197 F.3d 484, reversed.

SCALIA, J., delivered the opinion of the Court, in which REHNQUIST, C. J., and O'CONNOR, KENNEDY, and THOMAS, JJ., joined. STEVENS, J., filed a dissenting opinion, in which SOUTER, GINSBURG, and BREYER, JJ., joined, post, p. 293.

Primary Holding

There is no private right of action for a disparate impact claim under a regulation of Title VI of the Civil Rights Act of 1964.


Since the Alabama Department of Public Safety made use of federal funds, it was subject to the anti-discrimination provisions in Title VI of the federal Civil Rights Act. The Act gave authority to federal agencies to create rules that would enforce its prohibitions against discrimination on the basis of race, color, or national origin. Using that authority, the U.S. Department of Justice created a rule that banned policies that had a discriminatory impact, even if they were not intended to discriminate.

The Department of Public Safety required all driver's license examinations to be administered in English. A Hispanic resident of Alabama, Sandoval, challenged this policy because he did not speak English and because he believed that he had the right to enforce the Department of Justice rule under the Civil Rights Act. The lower court found that Sandoval had standing and also that he prevailed on the merits of his claim. It issued an injunction to prevent the Department of Public Safety from enforcing the language policy.
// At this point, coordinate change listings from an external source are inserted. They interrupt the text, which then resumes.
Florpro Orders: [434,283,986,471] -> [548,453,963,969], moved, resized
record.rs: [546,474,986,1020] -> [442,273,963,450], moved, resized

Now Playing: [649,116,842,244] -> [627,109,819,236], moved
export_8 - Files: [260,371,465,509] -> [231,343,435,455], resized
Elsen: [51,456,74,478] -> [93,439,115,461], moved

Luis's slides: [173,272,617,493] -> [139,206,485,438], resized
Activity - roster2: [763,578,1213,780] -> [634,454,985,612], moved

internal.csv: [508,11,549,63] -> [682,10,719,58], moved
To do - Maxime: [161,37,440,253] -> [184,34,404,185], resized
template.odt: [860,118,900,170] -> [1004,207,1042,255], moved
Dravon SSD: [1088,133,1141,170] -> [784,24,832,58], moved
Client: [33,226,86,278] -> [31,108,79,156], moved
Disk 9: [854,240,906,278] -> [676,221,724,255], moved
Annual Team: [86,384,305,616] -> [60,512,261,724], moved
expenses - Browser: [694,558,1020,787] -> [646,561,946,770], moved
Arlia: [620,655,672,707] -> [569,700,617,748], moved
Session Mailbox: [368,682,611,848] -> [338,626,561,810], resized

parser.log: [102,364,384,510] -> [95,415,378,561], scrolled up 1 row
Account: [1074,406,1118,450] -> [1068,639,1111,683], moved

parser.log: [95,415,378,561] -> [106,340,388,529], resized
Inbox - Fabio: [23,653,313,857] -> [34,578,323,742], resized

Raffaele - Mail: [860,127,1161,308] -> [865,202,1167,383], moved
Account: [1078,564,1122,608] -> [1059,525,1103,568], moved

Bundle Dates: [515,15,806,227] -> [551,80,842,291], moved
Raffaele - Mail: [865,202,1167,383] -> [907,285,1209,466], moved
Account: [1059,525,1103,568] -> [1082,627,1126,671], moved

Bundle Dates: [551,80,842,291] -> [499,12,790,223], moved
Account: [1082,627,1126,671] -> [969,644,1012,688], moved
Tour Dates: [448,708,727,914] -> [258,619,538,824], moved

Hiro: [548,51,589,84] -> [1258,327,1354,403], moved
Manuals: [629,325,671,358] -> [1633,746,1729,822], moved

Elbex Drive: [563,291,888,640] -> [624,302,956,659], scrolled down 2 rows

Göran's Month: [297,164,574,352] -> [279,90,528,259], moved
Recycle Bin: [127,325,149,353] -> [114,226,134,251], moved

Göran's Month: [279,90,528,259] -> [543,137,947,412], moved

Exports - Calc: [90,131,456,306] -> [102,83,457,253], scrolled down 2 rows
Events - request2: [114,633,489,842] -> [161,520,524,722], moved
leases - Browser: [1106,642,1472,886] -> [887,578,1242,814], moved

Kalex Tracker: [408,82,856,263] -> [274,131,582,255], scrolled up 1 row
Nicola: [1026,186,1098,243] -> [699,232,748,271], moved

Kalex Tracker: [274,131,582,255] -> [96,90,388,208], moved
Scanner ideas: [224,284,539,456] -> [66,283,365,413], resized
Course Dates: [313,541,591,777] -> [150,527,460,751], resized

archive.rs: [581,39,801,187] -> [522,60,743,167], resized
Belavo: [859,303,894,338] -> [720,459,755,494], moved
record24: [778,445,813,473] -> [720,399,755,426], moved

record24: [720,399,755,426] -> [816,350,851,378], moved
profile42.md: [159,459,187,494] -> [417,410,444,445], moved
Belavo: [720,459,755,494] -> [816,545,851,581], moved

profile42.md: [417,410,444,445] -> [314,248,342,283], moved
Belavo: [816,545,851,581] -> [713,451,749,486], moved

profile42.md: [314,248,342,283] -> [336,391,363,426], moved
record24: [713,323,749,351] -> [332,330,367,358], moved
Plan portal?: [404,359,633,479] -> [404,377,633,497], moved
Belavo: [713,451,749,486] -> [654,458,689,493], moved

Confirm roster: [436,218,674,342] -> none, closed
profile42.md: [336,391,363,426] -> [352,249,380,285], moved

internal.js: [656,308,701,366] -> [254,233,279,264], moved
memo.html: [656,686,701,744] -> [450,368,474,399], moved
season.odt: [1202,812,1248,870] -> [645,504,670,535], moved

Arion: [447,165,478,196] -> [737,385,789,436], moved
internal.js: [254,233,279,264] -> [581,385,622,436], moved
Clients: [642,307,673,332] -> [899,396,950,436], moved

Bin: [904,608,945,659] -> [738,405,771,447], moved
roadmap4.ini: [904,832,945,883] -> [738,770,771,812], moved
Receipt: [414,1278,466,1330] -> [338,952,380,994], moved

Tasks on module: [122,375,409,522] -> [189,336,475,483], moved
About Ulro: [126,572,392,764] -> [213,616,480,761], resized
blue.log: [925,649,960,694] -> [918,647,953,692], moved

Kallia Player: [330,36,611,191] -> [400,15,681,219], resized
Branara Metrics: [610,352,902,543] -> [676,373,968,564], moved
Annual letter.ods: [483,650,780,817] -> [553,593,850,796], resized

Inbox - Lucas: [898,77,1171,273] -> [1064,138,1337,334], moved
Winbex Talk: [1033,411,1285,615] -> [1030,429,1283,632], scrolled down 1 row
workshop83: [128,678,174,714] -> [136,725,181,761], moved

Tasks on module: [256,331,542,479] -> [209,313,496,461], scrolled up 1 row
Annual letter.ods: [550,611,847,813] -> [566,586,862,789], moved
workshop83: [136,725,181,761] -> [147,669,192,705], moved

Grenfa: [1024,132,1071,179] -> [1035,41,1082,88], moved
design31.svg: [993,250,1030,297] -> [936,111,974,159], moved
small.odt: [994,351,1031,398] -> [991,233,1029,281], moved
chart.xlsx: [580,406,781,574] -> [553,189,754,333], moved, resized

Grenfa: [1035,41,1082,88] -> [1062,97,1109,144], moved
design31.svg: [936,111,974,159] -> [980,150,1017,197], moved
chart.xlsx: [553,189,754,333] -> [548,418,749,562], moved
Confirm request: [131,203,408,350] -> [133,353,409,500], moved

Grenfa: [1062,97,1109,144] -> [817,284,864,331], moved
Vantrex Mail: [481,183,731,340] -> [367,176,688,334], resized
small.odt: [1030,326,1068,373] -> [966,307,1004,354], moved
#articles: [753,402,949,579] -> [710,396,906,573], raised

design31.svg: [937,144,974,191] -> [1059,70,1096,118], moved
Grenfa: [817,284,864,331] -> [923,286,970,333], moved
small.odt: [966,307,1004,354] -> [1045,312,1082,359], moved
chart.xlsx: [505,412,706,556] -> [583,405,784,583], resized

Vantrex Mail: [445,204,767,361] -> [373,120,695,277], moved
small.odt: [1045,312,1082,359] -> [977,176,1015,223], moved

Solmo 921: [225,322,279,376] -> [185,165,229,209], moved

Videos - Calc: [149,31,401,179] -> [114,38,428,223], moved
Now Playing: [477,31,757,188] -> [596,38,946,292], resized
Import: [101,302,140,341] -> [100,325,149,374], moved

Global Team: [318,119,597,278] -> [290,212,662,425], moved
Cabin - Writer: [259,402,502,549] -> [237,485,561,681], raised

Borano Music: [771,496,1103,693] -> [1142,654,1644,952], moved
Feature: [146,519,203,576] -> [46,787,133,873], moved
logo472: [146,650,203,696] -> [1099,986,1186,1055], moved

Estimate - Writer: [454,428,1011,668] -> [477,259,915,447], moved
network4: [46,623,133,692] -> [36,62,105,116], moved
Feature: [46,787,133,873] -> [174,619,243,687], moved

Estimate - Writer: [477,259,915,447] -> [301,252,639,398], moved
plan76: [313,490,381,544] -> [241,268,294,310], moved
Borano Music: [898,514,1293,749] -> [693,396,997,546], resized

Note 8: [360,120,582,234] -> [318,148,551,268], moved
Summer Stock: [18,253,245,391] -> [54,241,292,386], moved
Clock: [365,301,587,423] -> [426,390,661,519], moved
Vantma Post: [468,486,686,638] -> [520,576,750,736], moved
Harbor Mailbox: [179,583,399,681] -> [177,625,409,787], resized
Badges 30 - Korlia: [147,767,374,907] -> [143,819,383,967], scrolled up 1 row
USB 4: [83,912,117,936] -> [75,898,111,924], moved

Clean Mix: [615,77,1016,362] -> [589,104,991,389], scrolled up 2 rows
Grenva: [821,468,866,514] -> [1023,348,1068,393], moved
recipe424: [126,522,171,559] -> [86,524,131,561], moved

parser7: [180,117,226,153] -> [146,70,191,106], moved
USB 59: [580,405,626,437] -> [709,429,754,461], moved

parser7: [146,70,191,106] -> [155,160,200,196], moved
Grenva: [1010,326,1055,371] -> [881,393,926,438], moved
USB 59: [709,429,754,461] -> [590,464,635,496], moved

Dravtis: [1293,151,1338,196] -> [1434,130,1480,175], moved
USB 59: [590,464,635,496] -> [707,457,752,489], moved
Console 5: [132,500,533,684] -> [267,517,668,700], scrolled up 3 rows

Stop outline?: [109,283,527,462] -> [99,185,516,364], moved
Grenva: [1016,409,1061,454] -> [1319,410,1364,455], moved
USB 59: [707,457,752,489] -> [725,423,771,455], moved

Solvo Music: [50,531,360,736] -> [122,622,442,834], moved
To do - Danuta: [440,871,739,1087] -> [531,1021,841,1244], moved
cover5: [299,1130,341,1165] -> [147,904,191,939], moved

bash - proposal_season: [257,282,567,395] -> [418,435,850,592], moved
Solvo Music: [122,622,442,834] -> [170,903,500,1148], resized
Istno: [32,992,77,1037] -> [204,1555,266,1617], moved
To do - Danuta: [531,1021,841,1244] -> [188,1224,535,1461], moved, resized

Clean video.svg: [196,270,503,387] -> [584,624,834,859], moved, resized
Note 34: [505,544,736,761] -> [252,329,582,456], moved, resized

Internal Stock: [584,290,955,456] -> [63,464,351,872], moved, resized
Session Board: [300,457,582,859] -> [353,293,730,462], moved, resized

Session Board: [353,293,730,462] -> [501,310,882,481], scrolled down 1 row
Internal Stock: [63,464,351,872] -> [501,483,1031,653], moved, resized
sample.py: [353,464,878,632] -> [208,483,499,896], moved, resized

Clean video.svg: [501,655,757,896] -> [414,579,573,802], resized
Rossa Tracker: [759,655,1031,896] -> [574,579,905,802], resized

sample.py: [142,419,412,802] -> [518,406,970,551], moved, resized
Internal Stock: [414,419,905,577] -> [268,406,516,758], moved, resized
  • Antonin Scalia (Author)
  • William Hubbs Rehnquist
  • Sandra Day O'Connor
  • Anthony M. Kennedy
  • Clarence Thomas

At the outset, Scalia ruled that the section of the Civil Rights Act pertaining to discriminatory policies by state agencies using federal funds applied only to intentional forms of discrimination. He acknowledged that individuals have a private right of action to enforce violations of this law. However, he pointed out that the rule crafted by the Department of Justice, although enacted as a means of enforcing the Civil Rights Act, was not limited to intentional discrimination.

The fact that there was a private right of action to enforce the substantive ban on intentional discriminatory policies by state agencies using federal funds did not mean that it could be implicitly transferred to enforcing the section of the Civil Rights Act that gave the Department of Justice the authority to enforce the ban. This latter section of the law did not contain an express private right of action, and there was no support in the legislative history, case precedents, or the contemporary legal context to find that such a right should be implied. Nor could support for a private right of action be rooted in the Department of Justice regulations themselves, or in any later amendments to the Civil Rights Act.


  • John Paul Stevens (Author)
  • David H. Souter
  • Ruth Bader Ginsburg
  • Stephen G. Breyer

Case Commentary

This decision illustrates the Supreme Court's reluctance to recognize a broad range of implied rights of action.